Conrad Duncan26 January 2021 17:02
Return to 0.7 per cent aid pledge will have to wait for Covid recovery, Raab says
The UK’s spending on global aid will not return to its previous level of 0.7 per cent of national income until the economy has recovered from the coronavirus pandemic, Dominic Raab has warned.
The foreign secretary told MPs he was unable to provide a fixed level of debt or deficit which would allow a return to the target as aid would have to “compete” with other government spending demands.
Our political editor, Andrew Woodcock, has the full story below:
Conrad Duncan26 January 2021 16:57
Hancock mocked for hypocrisy in denouncing ‘nationalism’
Author Emma Kennedy points out there was a hint of hypocrisy in Matt Hancock’s earlier remarks against nationalism given he was sat in front of a large mural of the Queen and a Union Jack at the time.
The Celebrity Masterchef winner also noted that ministers now routinely make speeches in front of flags, which she says is new.
Liam James26 January 2021 16:49
Foreign Office told diplomats to cut as much as 70% from aid budget, says Labour
British ambassadors have been instructed to cut up to 70 per cent from their overseas aid budget within three weeks, the Labour party has said.
Sarah Champion, chair of the International Development Select Committee, said the Foreign Office has ordered cuts of 50-70 per cent from aid budgets, leaving “no doubt” lives will be lost as a result.
“Welcome to day 26 of Global Britain,” the Rotheram MP jibed as she warned the cuts would destroy the UK’s humanitarian credentials.

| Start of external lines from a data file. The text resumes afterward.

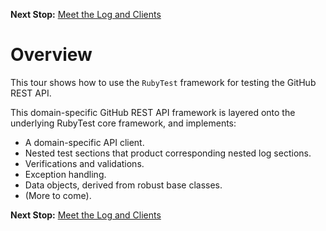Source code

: <!--- GENERATED FILE, DO NOT EDIT --->
**Next Stop:** [Meet the Log and Clients](./Meet.md#meet-the-log-and-clients)


# Overview

This tour shows how to use the `RubyTest` framework for testing the GitHub REST API.

This domain-specific GitHub REST API framework is layered onto the underlying RubyTest core framework, and implements:

- A domain-specific API client.
- Nested test sections that product corresponding nested log sections.
- Verifications and validations.
- Exception handling.
- Data objects, derived from robust base classes.
- (More to come).

**Next Stop:** [Meet the Log and Clients](./Meet.md#meet-the-log-and-clients)

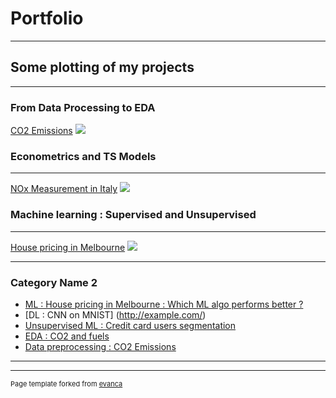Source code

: # Portfolio

---
## Some plotting of my projects
---
### From Data Processing to EDA

[CO2 Emissions](/sample_page)
<img src="images/dummy_thumbnail.jpg?raw=true"/>

### Econometrics and TS Models
---
[NOx Measurement in Italy](/pdf/sample_presentation.pdf)
<img src="images/dummy_thumbnail.jpg?raw=true"/>

### Machine learning : Supervised and Unsupervised
---
[House pricing in Melbourne](http://example.com/)
<img src="images/dummy_thumbnail.jpg?raw=true"/>

---

### Category Name 2

- [ML : House pricing in Melbourne : Which ML algo performs better ?](http://example.com/)
- [DL : CNN on MNIST] (http://example.com/)
- [Unsupervised ML : Credit card users segmentation](http://example.com/)
- [EDA : CO2 and fuels](http://example.com/)
- [Data preprocessing : CO2 Emissions](http://example.com/)

---




---
<p style="font-size:11px">Page template forked from <a href="https://github.com/evanca/quick-portfolio">evanca</a></p>
<!-- Remove above link if you don't want to attibute -->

Liam James26 January 2021 16:23
UK will help identify new Covid variants abroad, Hancock pledges
Matt Hancock has pledged that the UK will carry out genomic sequencing for other countries to help identify new coronavirus variants.
The health secretary offered the support of Public Health England, who will lead a new variant assessment platform to analyse the genetics of coronavirus samples.

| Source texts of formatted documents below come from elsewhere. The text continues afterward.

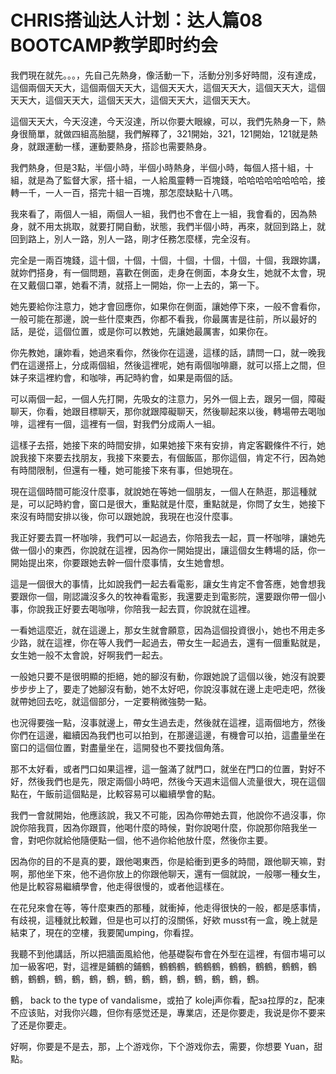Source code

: # CHRIS搭讪达人计划：达人篇08 BOOTCAMP教学即时约会

我們現在就先。。。，先自己先熱身，像活動一下，活動分別多好時間，沒有達成，這個兩個天天大，這個兩個天天大，這個天天大，這個天天大，這個天天大，這個天天大，這個天天大，這個天天大，這個天天大，這個天天大。

這個天天大，今天沒達，今天沒達，所以你要大眼線，可以，我們先熱身一下，熱身很簡單，就做四組高胎腿，我們解釋了，321開始，321，121開始，121就是熱身，就跟運動一樣，運動要熱身，搭診也需要熱身。

我們熱身，但是3點，半個小時，半個小時熱身，半個小時，每個人搭十組，十組，就是為了監督大家，搭十組，一人給風靈轉一百塊錢，哈哈哈哈哈哈哈哈，接轉一千，一人一百，搭完十組一百塊，那怎麼缺點十八嗎。

我來看了，兩個人一組，兩個人一組，我們也不會在上一組，我會看的，因為熱身，就不用太挑取，就要打開自動，狀態，我們半個小時，再來，就回到路上，就回到路上，別人一路，別人一路，剛才任務怎麼樣，完全沒有。

完全是一兩百塊錢，這十個，十個，十個，十個，十個，十個，十個，我跟妳講，就妳們搭身，有一個問題，喜歡在側面，走身在側面，本身女生，她就不太會，現在又戴個口罩，她看不清，就搭上一開始，你一上去的，第一下。

她先要給你注意力，她才會回應你，如果你在側面，讓她停下來，一般不會看你，一般可能在那邊，說一些什麼東西，你都不看我，你最厲害是往前，所以最好的話，是從，這個位置，或是你可以教她，先讓她最厲害，如果你在。

你先教她，讓妳看，她過來看你，然後你在這邊，這樣的話，請問一口，就一晚我們在這邊搭上，分成兩個組，然後這裡呢，她有兩個咖啡廳，就可以搭上之間，但妹子來這裡約會，和咖啡，再記時約會，如果是兩個的話。

可以兩個一起，一個人先打開，先吸女的注意力，另外一個上去，跟另一個，障礙聊天，你看，她跟目標聊天，那你就跟障礙聊天，然後聊起來以後，轉場帶去喝咖啡，這裡有一個，這裡有一個，對我們分成兩人一組。

這樣子去搭，她接下來的時間安排，如果她接下來有安排，肯定客觀條件不行，她說我接下來要去找朋友，我接下來要去，有個飯區，那你這個，肯定不行，因為她有時間限制，但還有一種，她可能接下來有事，但她現在。

現在這個時間可能沒什麼事，就說她在等她一個朋友，一個人在熱逛，那這種就是，可以記時約會，窗口是很大，重點就是什麼，重點就是，你問了女生，她接下來沒有時間安排以後，你可以跟她說，我現在也沒什麼事。

我正好要去買一杯咖啡，我們可以一起過去，你陪我去一起，買一杯咖啡，讓她先做一個小的東西，你說就在這裡，因為你一開始提出，讓這個女生轉場的話，你一開始提出來，你要跟她去幹一個什麼事情，女生她會想。

這是一個很大的事情，比如說我們一起去看電影，讓女生肯定不會答應，她會想我要跟你一個，剛認識沒多久的牧神看電影，我還要走到電影院，還要跟你帶一個小事，你說我正好要去喝咖啡，你陪我一起去買，你說就在這裡。

一看她這麼近，就在這邊上，那女生就會願意，因為這個投資很小，她也不用走多少路，就在這裡，你在等人我們一起過去，帶女生一起過去，還有一個重點就是，女生她一般不太會說，好啊我們一起去。

一般她只要不是很明顯的拒絕，她的腳沒有動，你跟她說了這個以後，她沒有說要步步步上了，要走了她腳沒有動，她不太好吧，你說沒事就在邊上走吧走吧，然後就帶她回去吃，就這個部分，一定要稍微強勢一點。

也況得要強一點，沒事就邊上，帶女生過去走，然後就在這裡，這兩個地方，然後你們在這邊，繼續因為我們也可以拍到，在那邊這邊，有機會可以拍，這盡量坐在窗口的這個位置，對盡量坐在，這開發也不要找個角落。

那不太好看，或者門口如果這裡，這一盤滿了就門口，就坐在門口的位置，對好不好，然後我們也是先，限定兩個小時吧，然後今天週末這個人流量很大，現在這個點在，午飯前這個點是，比較容易可以繼續學會的點。

我們一會就開始，他應該說，我又不可能，因為你帶她去買，他說你不過沒事，你說你陪我買，因為你跟買，他喝什麼的時候，對你說喝什麼，你說那你陪我坐一會，對吧你就給他隨便點一個，他不過你給他放什麼，然後你主要。

因為你的目的不是真的要，跟他喝東西，你是給衝到更多的時間，跟他聊天嘛，對啊，那他坐下來，他不過你放上的你跟他聊天，還有一個就說，一般哪一種女生，他是比較容易繼續學會，他走得很慢的，或者他這樣在。

在花兒來會在等，等什麼東西的那種，就衝掉，他走得很快的一般，都是感事情，有歧視，這種就比較難，但是也可以打的沒關係，好欸 musst有一盒，晚上就是結束了，現在的空樓，我要闖umping，你看捏。

我聽不到他講話，所以把牆面風給他，他基礎裂布會在外型在這裡，有個市場可以加一級客吧，對，這裡是鋪鶴的鋪鶴，鶴鶴鶴，鶴鶴鶴，鶴鶴，鶴鶴，鶴鶴，鶴鶴，鶴鶴，鶴，鶴，鶴，鶴，鶴，鶴，鶴，鶴，鶴，鶴，鶴，鶴。

鶴， back to the type of vandalisme，或拍了 kolej声你看，配за拉厚的z，配凍不应该贴，对我你兴趣，但你有感觉还是，專業店，还是你要走，我说是你不要来了还是你要走。

好啊，你要是不是去，那，上个游戏你，下个游戏你去，需要，你想要 Yuan，甜點。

He said: “Our new variant assessment platform will help us better understand this virus and how it spreads and will also boost global capacity to understand coronavirus, so we’re all better prepared for whatever lies ahead.”
Liam James26 January 2021 15:59
More campaigners speak out after Environment Bill delayed
The government has drawn a great deal of flak today after delaying Boris Johnson’s flagship environmental legislation by six months.

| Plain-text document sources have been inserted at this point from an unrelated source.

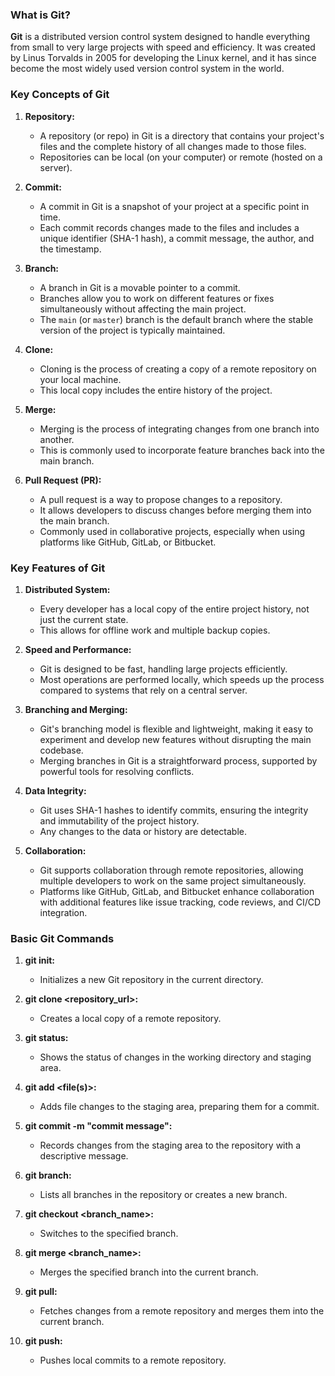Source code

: ### What is Git?

**Git** is a distributed version control system designed to handle everything from small to very large projects with speed and efficiency. It was created by Linus Torvalds in 2005 for developing the Linux kernel, and it has since become the most widely used version control system in the world.

### Key Concepts of Git

1. **Repository:**
    
    - A repository (or repo) in Git is a directory that contains your project's files and the complete history of all changes made to those files.
    - Repositories can be local (on your computer) or remote (hosted on a server).
2. **Commit:**
    
    - A commit in Git is a snapshot of your project at a specific point in time.
    - Each commit records changes made to the files and includes a unique identifier (SHA-1 hash), a commit message, the author, and the timestamp.
3. **Branch:**
    
    - A branch in Git is a movable pointer to a commit.
    - Branches allow you to work on different features or fixes simultaneously without affecting the main project.
    - The `main` (or `master`) branch is the default branch where the stable version of the project is typically maintained.
4. **Clone:**
    
    - Cloning is the process of creating a copy of a remote repository on your local machine.
    - This local copy includes the entire history of the project.
5. **Merge:**
    
    - Merging is the process of integrating changes from one branch into another.
    - This is commonly used to incorporate feature branches back into the main branch.
6. **Pull Request (PR):**
    
    - A pull request is a way to propose changes to a repository.
    - It allows developers to discuss changes before merging them into the main branch.
    - Commonly used in collaborative projects, especially when using platforms like GitHub, GitLab, or Bitbucket.

### Key Features of Git

1. **Distributed System:**
    
    - Every developer has a local copy of the entire project history, not just the current state.
    - This allows for offline work and multiple backup copies.
2. **Speed and Performance:**
    
    - Git is designed to be fast, handling large projects efficiently.
    - Most operations are performed locally, which speeds up the process compared to systems that rely on a central server.
3. **Branching and Merging:**
    
    - Git's branching model is flexible and lightweight, making it easy to experiment and develop new features without disrupting the main codebase.
    - Merging branches in Git is a straightforward process, supported by powerful tools for resolving conflicts.
4. **Data Integrity:**
    
    - Git uses SHA-1 hashes to identify commits, ensuring the integrity and immutability of the project history.
    - Any changes to the data or history are detectable.
5. **Collaboration:**
    
    - Git supports collaboration through remote repositories, allowing multiple developers to work on the same project simultaneously.
    - Platforms like GitHub, GitLab, and Bitbucket enhance collaboration with additional features like issue tracking, code reviews, and CI/CD integration.

### Basic Git Commands

1. **git init:**
    
    - Initializes a new Git repository in the current directory.
2. **git clone <repository_url>:**
    
    - Creates a local copy of a remote repository.
3. **git status:**
    
    - Shows the status of changes in the working directory and staging area.
4. **git add <file(s)>:**
    
    - Adds file changes to the staging area, preparing them for a commit.
5. **git commit -m "commit message":**
    
    - Records changes from the staging area to the repository with a descriptive message.
6. **git branch:**
    
    - Lists all branches in the repository or creates a new branch.
7. **git checkout <branch_name>:**
    
    - Switches to the specified branch.
8. **git merge <branch_name>:**
    
    - Merges the specified branch into the current branch.
9. **git pull:**
    
    - Fetches changes from a remote repository and merges them into the current branch.
10. **git push:**
    
    - Pushes local commits to a remote repository.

Friends of the Earth campaigner Kierra Box said the delay was “not the action of a government wanting to demonstrate world leadership on the environmental crisis”, while Katie White from the WWF called for a guarantee the Bill would be “first out of the box” in the next parliamentary session.
Sarah Woolnough, chief execuitve of Asthma UK and the British Lung Foundation raised concerns that the “national health crisis” of air pollution was being “pushed aside”.